Prajurit Itu Manusia Biasa

Seorang perwira Korps Polisi Militer Angkatan Laut menembak mati empat prajurit serta melukai seorang lainnya. Insiden terjadi di sebuah asrama militer di Neusu, Banda Aceh.

Menurut hasil penyelidikan sementara, pelaku diduga mengalami depresi ketika bertugas di kawasan yang bergolak itu. Atau menurut istilah Markas Besar TNI, "Pelaku sedang dalam keadaan tidak normal layaknya seorang perwira."

Insiden semacam itu bukan yang pertama di Indonesia. Beberapa tahun yang lalu, juga pernah ada prajurit yang stres dan menembak sejumlah rekannya di Irian Jaya. Bukan cuma sekali terdengar pula ada prajurit di satu angkatan baku tembak dengan tentara di angkatan yang lain. Ada juga tentara yang berduel peluru lawan polisi. Penyebabnya macam-macam, bisa karena rebutan pacar, saling senggol di tempat hiburan, merasa terhina dan sebagainya.

Meski tak sering-sering amat, fenomena itu tetap mencemaskan. Tentara dibekali senjata mestinya untuk menembak musuh, bukan kawannya sendiri, apalagi orang sipil yang tak bersalah. Seandainya ada tentara yang tanpa sebab menembak rekannya sampai mati, pasti ada sesuatu yang patut diduga menyalahi aturan.
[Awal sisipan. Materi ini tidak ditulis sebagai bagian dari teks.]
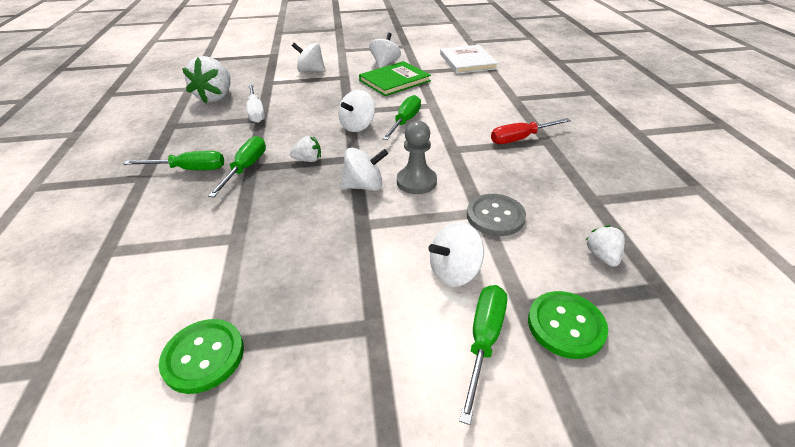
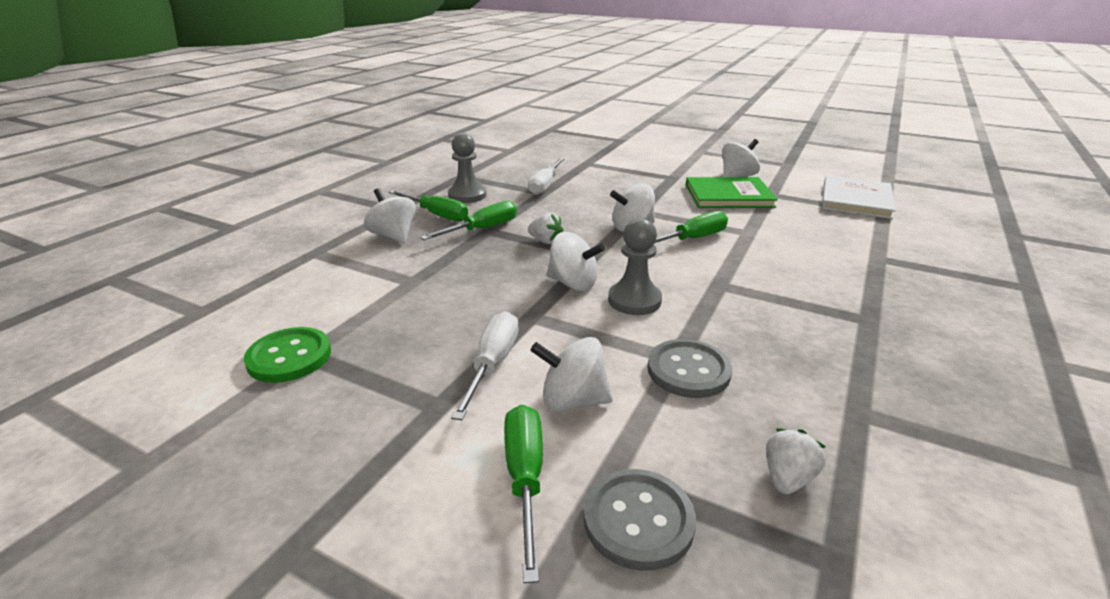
camera: 35 degrees right, 10 degrees down
white strawberry [182,56,231,103] -> none
white spinning top [292,43,326,72] -> white spinning top moved to [364,188,416,243]
green screwdriver [459,285,507,425] -> green screwdriver turned 60 degrees counterclockwise [504,405,543,583]
red screwdriver [491,118,571,144] -> none
green button [528,291,608,359] -> grey button [584,469,696,571]
none -> grey pawn [448,133,486,203]
none -> white screwdriver [451,311,519,420]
Memang ada beberapa kasus tertentu, misalnya seorang komandan menembak mati anak buahnya yang melakukan desersi atau pengkhianatan di medan perang. Tindakan semacam ini tentu saja dapat dibenarkan dalam konteks hukum militer.

Namun, sejauh yang kita tahu, insiden di Aceh bukan dalam konteks itu. Korban bukan desertir atau pengkhianat. Kita jelas menyesalkan terjadinya peristiwa penembakan itu. Kita juga bersimpati kepada korban dan keluarganya.

Langkah petinggi TNI yang segera menangkap pelaku dan menyelidiki kasus itu sudah benar dan bagus. Apa pun alasannya, menembak mati orang -- apalagi sesama anggota TNI -- dalam situasi damai, jelas tindakan yang tak bisa dibenarkan. Karena itu kita berharap institusi mengambil sikap tegas dan memberi hukuman yang setimpal kepada pelaku.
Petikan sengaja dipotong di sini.